This application provides a ".spl" to install, which is perfect for "single server splunk".
Since we run a clustered Splunk environment (and is normally installed this way on medium to big companies), with separate search heads, master, heavy forwarders, indexers, etc.
Can you provide detailed installation instructions and/or recommendations for this ?
- What do you install on indexers? ...
- What do you install on search heads? ...
- What do you install on heavy forwarders? ...
- If you have many heavy forwarders (for HA), may I install it on all of them? or I would get duplicate content?
Because it depends a lot on if you have index time transformations, or not, search time transformations or not, etc. and how does the application manages the pulling to the Azure.

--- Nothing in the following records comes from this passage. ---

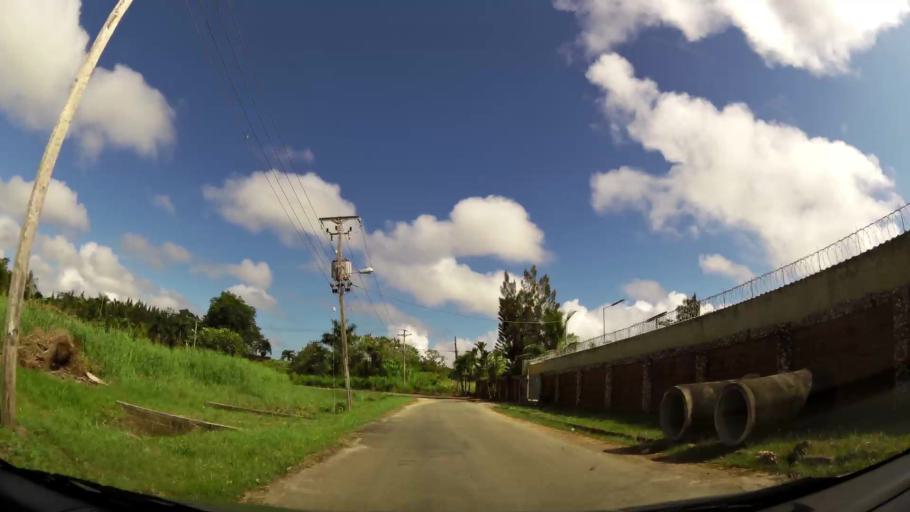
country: SR
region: Commewijne
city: Nieuw Amsterdam
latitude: 5.8727
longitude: -55.1012
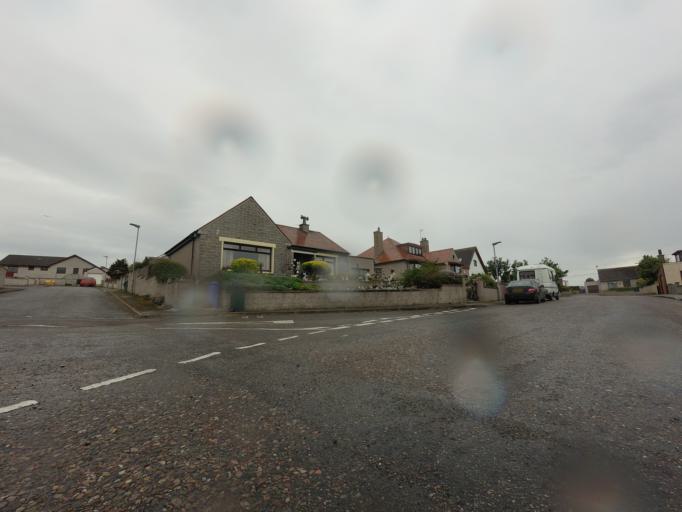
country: GB
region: Scotland
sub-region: Moray
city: Findochty
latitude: 57.6974
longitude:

On big environments, you usually have many heavy forwarders, that are deployed by a deployment server, so if you want this app to be HA (ie. one HF goes down), it should be installed on more than one, but I am not sure how will it work on this clustered configuration pulling from the same place.
Normally, a TA is deployed across all indexers and heavy forwarders, as well as to Search Heads... but since this TA have many python inside, etc, I am not sure what to keep in what app deployed to them, as is not clear what will it need on each case.
Finally... does it correctly uses the CIM model to be compatible with Splunk Enterprise Security App ?
General instructions for installing apps in distributed systems are at https://docs.splunk.com/Documentation/AddOns/released/Overview/Distributedinstall
According to the app's page on splunkbase, it is compatible with CIM version 4.x.
Let see... if you have a API call like input like this, they work as a scripted input, and if they do not store a checkpoint value of some kind, it will end having duplicated data in the indexers because, for example, if you put the input on the indexers (assuming you have many of them, and you deploy from Master), or if you put the input on the heavy forwarders (assuming you have many of them deploying from Deployment Server and you want HA, you deploy on all them) .... you will get duplicated data.
And so... I was thinking more on like a good implementation manual for productive environments on clustered splunk installations running on big companies.
But then I saw the "Beta Test" in the .conf files ... I assume this is provided on a "best effort" policy, but any way I was asking more to Microsoft itself, to see if they have tried this on a clustered environment, and how have they managed this kind of issues.
Since they use a lot of python scripts and such, they may have already faced this problems, and have already a "how to" or "best practices" on this.
Thanks anyway for the manual reference, I have seen this before many times, I was looking more of a detailed reply from Microsoft side on how thir app is supposed to work, not from Splunk side.
Generally speaking, inputs should be enabled in one place. That place should not be an indexer. Put them on your HFs, but disable them on all but one. Part of your DR procedure will be to enable the inputs on the surviving HF.